### ASSIGNMENT
Switch every occurrence of "Skraldespand" to "Affaldsspand" in the text of all the items, keeping everything else the same, and leave the pictures out of your answer.

### SOURCE MATERIAL
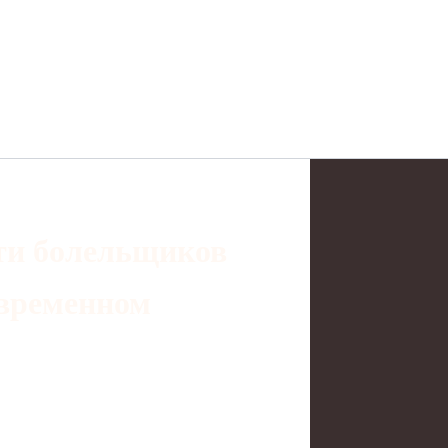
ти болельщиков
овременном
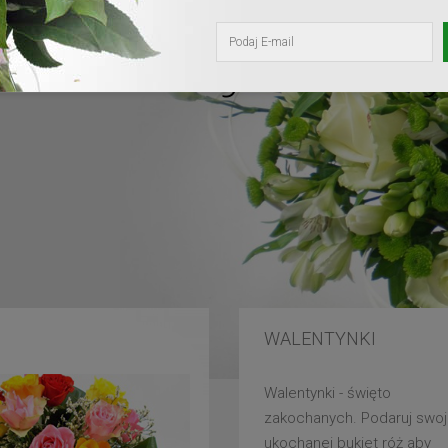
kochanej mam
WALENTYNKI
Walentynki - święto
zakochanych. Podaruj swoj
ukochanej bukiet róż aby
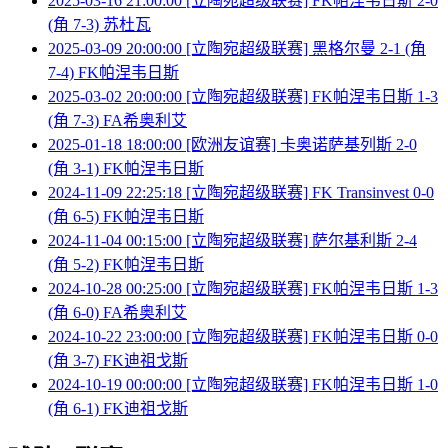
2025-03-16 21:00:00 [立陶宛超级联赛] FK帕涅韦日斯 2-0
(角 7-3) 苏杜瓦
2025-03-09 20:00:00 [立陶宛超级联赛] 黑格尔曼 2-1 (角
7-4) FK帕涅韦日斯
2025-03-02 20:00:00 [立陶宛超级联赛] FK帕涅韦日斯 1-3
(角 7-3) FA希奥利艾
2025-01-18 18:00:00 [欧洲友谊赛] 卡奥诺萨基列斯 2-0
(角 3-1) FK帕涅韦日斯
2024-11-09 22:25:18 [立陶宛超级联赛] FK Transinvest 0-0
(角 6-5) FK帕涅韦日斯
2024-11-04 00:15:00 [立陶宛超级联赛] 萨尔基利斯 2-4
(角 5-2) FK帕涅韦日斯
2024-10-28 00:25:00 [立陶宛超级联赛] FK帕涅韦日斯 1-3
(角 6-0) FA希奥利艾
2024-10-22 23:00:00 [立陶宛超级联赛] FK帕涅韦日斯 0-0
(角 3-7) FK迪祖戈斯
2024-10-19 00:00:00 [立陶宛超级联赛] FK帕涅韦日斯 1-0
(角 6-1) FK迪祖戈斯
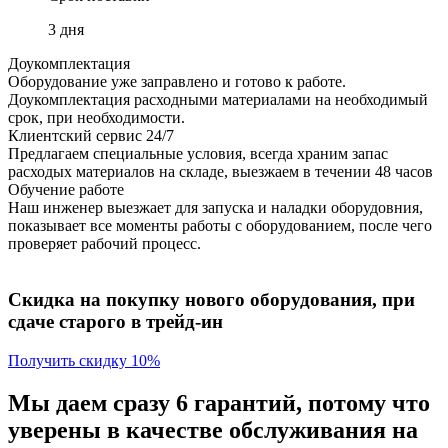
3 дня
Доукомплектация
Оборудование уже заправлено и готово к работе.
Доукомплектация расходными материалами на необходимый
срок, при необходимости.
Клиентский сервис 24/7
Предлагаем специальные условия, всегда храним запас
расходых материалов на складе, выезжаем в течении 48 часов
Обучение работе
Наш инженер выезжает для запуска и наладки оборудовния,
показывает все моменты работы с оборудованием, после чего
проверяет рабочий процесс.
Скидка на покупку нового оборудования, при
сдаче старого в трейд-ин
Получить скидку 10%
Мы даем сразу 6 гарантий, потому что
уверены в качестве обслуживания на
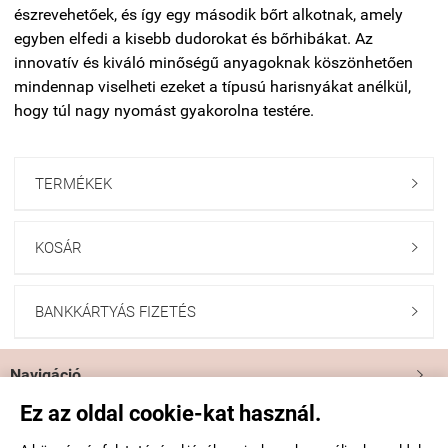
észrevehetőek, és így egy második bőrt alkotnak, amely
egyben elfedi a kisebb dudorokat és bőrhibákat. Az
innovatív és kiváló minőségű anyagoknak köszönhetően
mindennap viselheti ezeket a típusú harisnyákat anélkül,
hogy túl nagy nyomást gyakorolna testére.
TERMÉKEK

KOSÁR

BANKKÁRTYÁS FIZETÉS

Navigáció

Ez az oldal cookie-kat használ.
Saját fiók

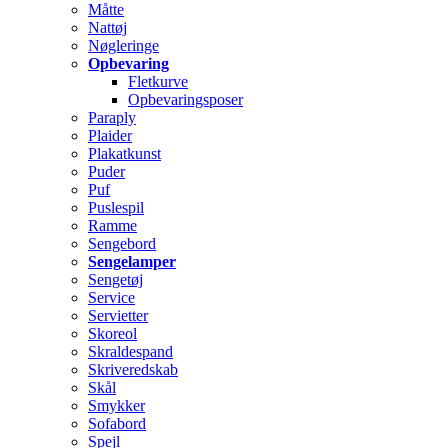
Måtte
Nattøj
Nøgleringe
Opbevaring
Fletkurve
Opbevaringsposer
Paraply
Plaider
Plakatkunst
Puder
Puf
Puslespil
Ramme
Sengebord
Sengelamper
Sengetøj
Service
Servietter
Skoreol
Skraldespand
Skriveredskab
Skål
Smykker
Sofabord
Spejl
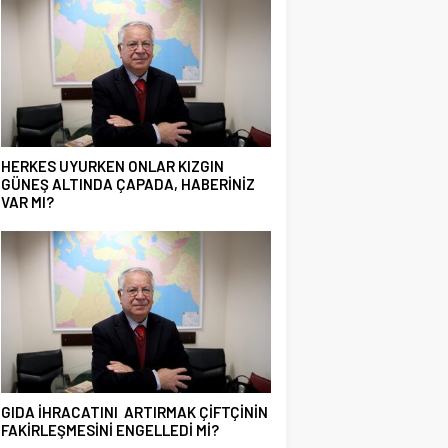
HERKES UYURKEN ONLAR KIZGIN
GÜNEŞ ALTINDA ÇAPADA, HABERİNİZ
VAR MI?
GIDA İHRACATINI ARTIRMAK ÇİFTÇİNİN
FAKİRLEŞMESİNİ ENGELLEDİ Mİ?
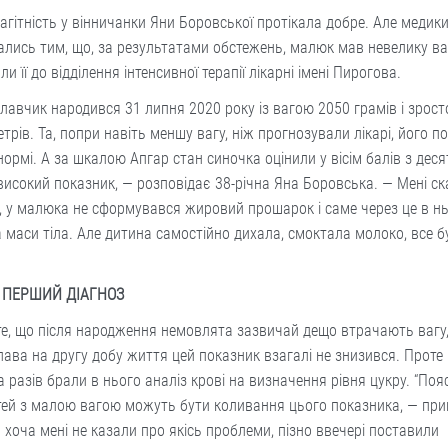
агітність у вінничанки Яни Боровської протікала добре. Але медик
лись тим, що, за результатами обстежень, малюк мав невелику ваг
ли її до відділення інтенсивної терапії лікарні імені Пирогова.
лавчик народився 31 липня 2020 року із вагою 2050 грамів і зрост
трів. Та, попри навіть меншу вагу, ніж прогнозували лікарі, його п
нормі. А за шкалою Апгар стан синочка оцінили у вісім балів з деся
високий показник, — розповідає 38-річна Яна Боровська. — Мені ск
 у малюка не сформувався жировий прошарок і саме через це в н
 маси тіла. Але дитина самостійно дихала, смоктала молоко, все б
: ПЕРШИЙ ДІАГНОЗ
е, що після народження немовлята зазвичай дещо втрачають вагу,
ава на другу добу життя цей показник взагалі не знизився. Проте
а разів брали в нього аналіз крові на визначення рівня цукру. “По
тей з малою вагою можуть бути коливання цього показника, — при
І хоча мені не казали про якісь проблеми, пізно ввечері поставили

### REPLY
ти болельщиков
овременном
kochanej mam
WALENTYNKI
Walentynki - święto
zakochanych. Podaruj swoj
ukochanej bukiet róż aby
2025-03-16 21:00:00 [立陶宛超级联赛] FK帕涅韦日斯 2-0
(角 7-3) 苏杜瓦
2025-03-09 20:00:00 [立陶宛超级联赛] 黑格尔曼 2-1 (角
7-4) FK帕涅韦日斯
2025-03-02 20:00:00 [立陶宛超级联赛] FK帕涅韦日斯 1-3
(角 7-3) FA希奥利艾
2025-01-18 18:00:00 [欧洲友谊赛] 卡奥诺萨基列斯 2-0
(角 3-1) FK帕涅韦日斯
2024-11-09 22:25:18 [立陶宛超级联赛] FK Transinvest 0-0
(角 6-5) FK帕涅韦日斯
2024-11-04 00:15:00 [立陶宛超级联赛] 萨尔基利斯 2-4
(角 5-2) FK帕涅韦日斯
2024-10-28 00:25:00 [立陶宛超级联赛] FK帕涅韦日斯 1-3
(角 6-0) FA希奥利艾
2024-10-22 23:00:00 [立陶宛超级联赛] FK帕涅韦日斯 0-0
(角 3-7) FK迪祖戈斯
2024-10-19 00:00:00 [立陶宛超级联赛] FK帕涅韦日斯 1-0
(角 6-1) FK迪祖戈斯
3 дня
Доукомплектация
Оборудование уже заправлено и готово к работе.
Доукомплектация расходными материалами на необходимый
срок, при необходимости.
Клиентский сервис 24/7
Предлагаем специальные условия, всегда храним запас
расходых материалов на складе, выезжаем в течении 48 часов
Обучение работе
Наш инженер выезжает для запуска и наладки оборудовния,
показывает все моменты работы с оборудованием, после чего
проверяет рабочий процесс.
Скидка на покупку нового оборудования, при
сдаче старого в трейд-ин
Получить скидку 10%
Мы даем сразу 6 гарантий, потому что
уверены в качестве обслуживания на
észrevehetőek, és így egy második bőrt alkotnak, amely
egyben elfedi a kisebb dudorokat és bőrhibákat. Az
innovatív és kiváló minőségű anyagoknak köszönhetően
mindennap viselheti ezeket a típusú harisnyákat anélkül,
hogy túl nagy nyomást gyakorolna testére.
TERMÉKEK

KOSÁR

BANKKÁRTYÁS FIZETÉS

Navigáció

Ez az oldal cookie-kat használ.
Saját fiók

Måtte
Nattøj
Nøgleringe
Opbevaring
Fletkurve
Opbevaringsposer
Paraply
Plaider
Plakatkunst
Puder
Puf
Puslespil
Ramme
Sengebord
Sengelamper
Sengetøj
Service
Servietter
Skoreol
Affaldsspand
Skriveredskab
Skål
Smykker
Sofabord
Spejl
HERKES UYURKEN ONLAR KIZGIN
GÜNEŞ ALTINDA ÇAPADA, HABERİNİZ
VAR MI?
GIDA İHRACATINI ARTIRMAK ÇİFTÇİNİN
FAKİRLEŞMESİNİ ENGELLEDİ Mİ?
агітність у вінничанки Яни Боровської протікала добре. Але медик
лись тим, що, за результатами обстежень, малюк мав невелику ваг
ли її до відділення інтенсивної терапії лікарні імені Пирогова.
лавчик народився 31 липня 2020 року із вагою 2050 грамів і зрост
трів. Та, попри навіть меншу вагу, ніж прогнозували лікарі, його п
нормі. А за шкалою Апгар стан синочка оцінили у вісім балів з деся
високий показник, — розповідає 38-річна Яна Боровська. — Мені ск
 у малюка не сформувався жировий прошарок і саме через це в н
 маси тіла. Але дитина самостійно дихала, смоктала молоко, все б
: ПЕРШИЙ ДІАГНОЗ
е, що після народження немовлята зазвичай дещо втрачають вагу,
ава на другу добу життя цей показник взагалі не знизився. Проте
а разів брали в нього аналіз крові на визначення рівня цукру. “По
тей з малою вагою можуть бути коливання цього показника, — при
І хоча мені не казали про якісь проблеми, пізно ввечері поставили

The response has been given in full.